A report from progressive think tank The Center for American Progress (CAP) found that mass deportation of undocumented workers would eliminate $4.7 trillion from the GDP over a decade and cost the federal government almost $900 billion over that period. It would remove around 5 percent of the national labor force, and would slash the workforce in industries like agriculture and construction between 10 and 18 percent. The reduction in the national workforce would resemble that experienced during the Great Recession.
“Mass deportation is a policy of all loss and no gain,” said Tom Jawetz , CAP vice president of immigration policy, in a statement. “Aside from the enormous human and social costs of mass deportation, such a policy would have devastating economic and fiscal consequences that our states and our country cannot afford.”
States with large numbers of immigrants would see the biggest declines in GDP, the report shows. California would see an annual $103 billion drop in GDP, with other major slumps in Texas, New York and New Jersey.
However, industries without large numbers of undocumented immigrant employees would see the largest financial losses. The financial activities, manufacturing, and wholesale and retail trade industries would see long-run annual losses of $54.3 billion, $73.8 billion, and $64.9 billion, respectively.

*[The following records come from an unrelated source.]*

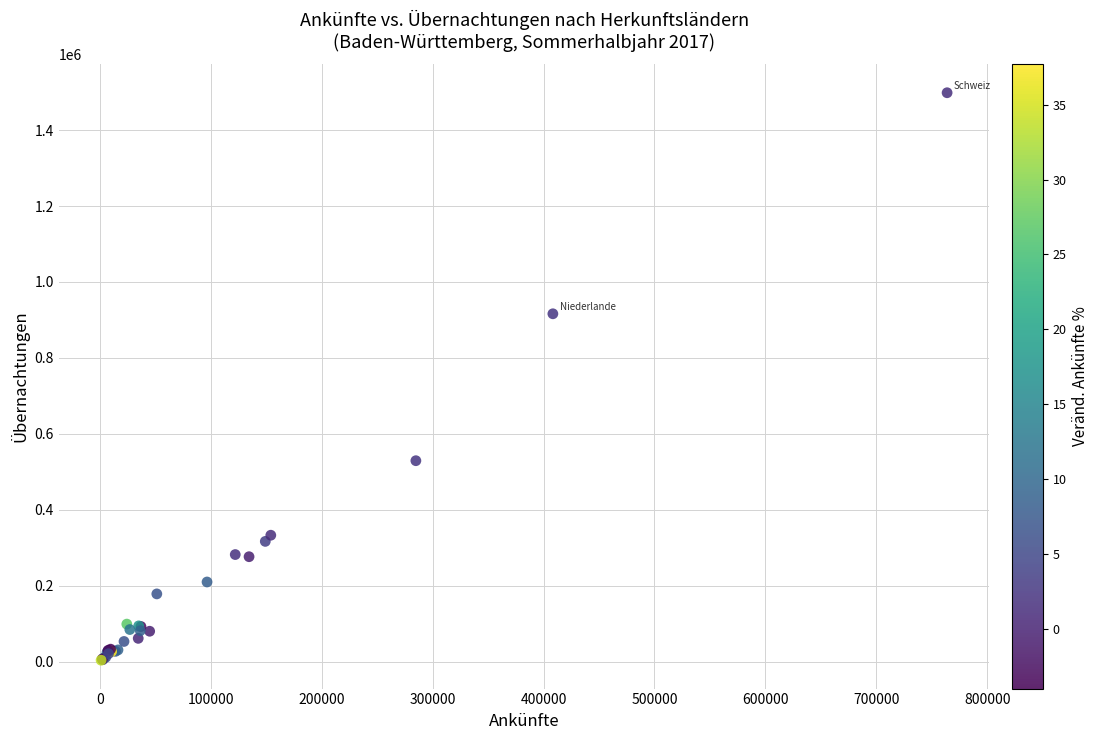

What Y value in the scatter plot is closest to 750968?

916122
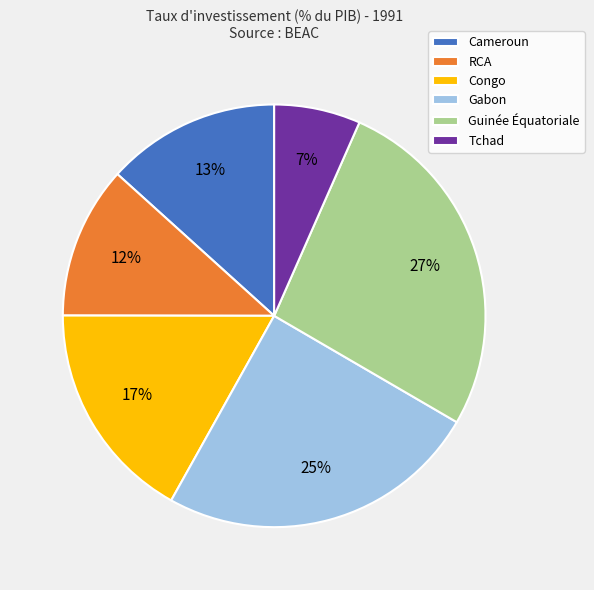

Rank the categories by value from highest to lowest.

Guinée Équatoriale, Gabon, Congo, Cameroun, RCA, Tchad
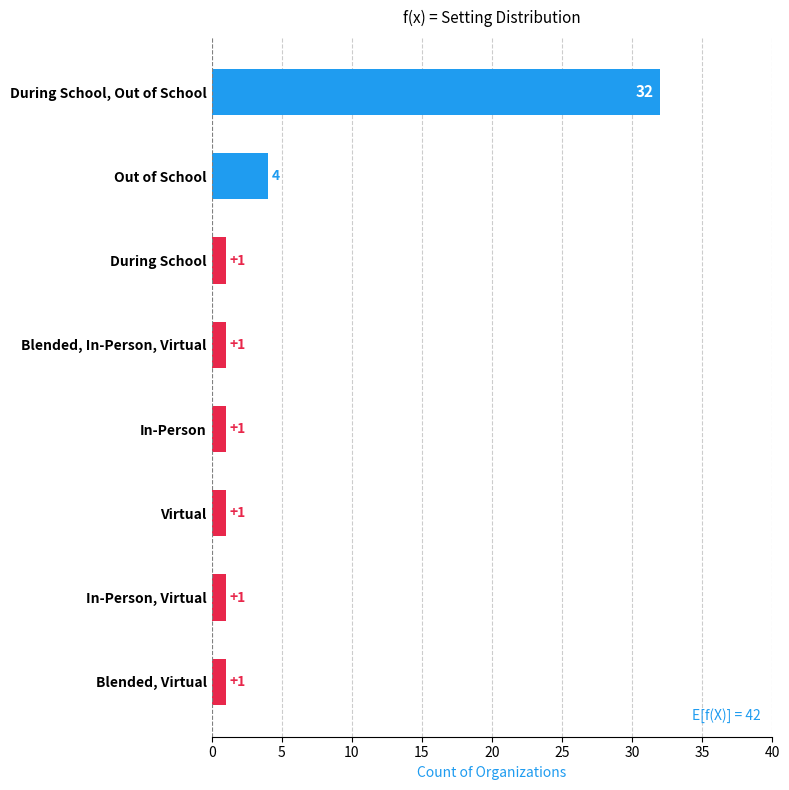

What is the sum of all values?

42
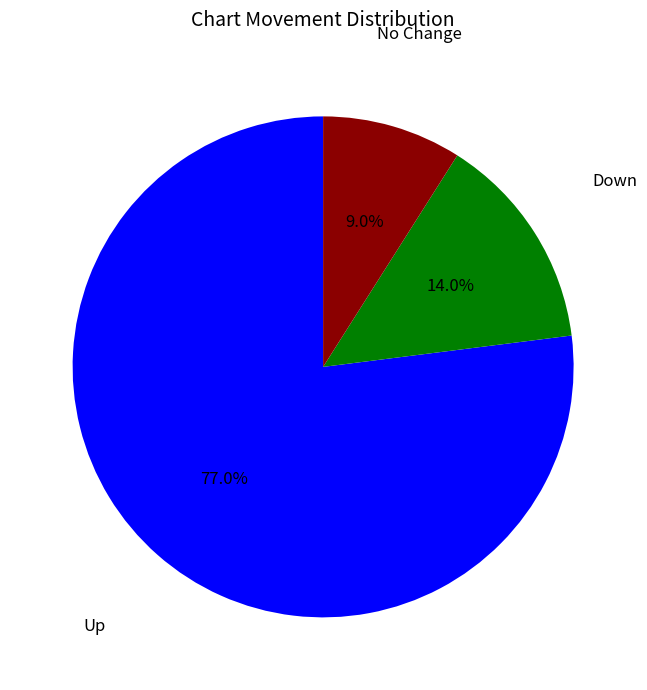

Which slice is the smallest?

No Change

Another report released Wednesday from the National Academies of Sciences, Engineering, and Medicine found immigrants actually aren't taking American jobs.
The study found "little to no negative effects on overall wages and employment of native-born workers in the longer term,” said Cornell University economics professor Francine D. Blau, who headed the group conducting the research.
In fact, high-skilled immigrants have helped create jobs and may help raise wages for U.S.-born workers, the study found.
"Immigration and economic growth are highly correlated," said David Dyssegaard Kallick, senior fellow at the Fiscal Policy Institute, in a CAP conference call Thursday. According to his research, "no city has seen growth without immigrants."
The study did show some negative effects of immigration, however. Teenage high-school dropouts saw their number of work hours reduced by immigrants, but not their ability to find employment. Earlier generations of immigrants in low-wage jobs had lower wages and more competition with new arrivals in finding jobs.
And while first-generation immigrants are more costly to local and state governments than those born here, children of immigrants "are among the strongest economic and fiscal contributors in the U.S. population, contributing more in taxes than either their parents or the rest of the native-born population," the report says.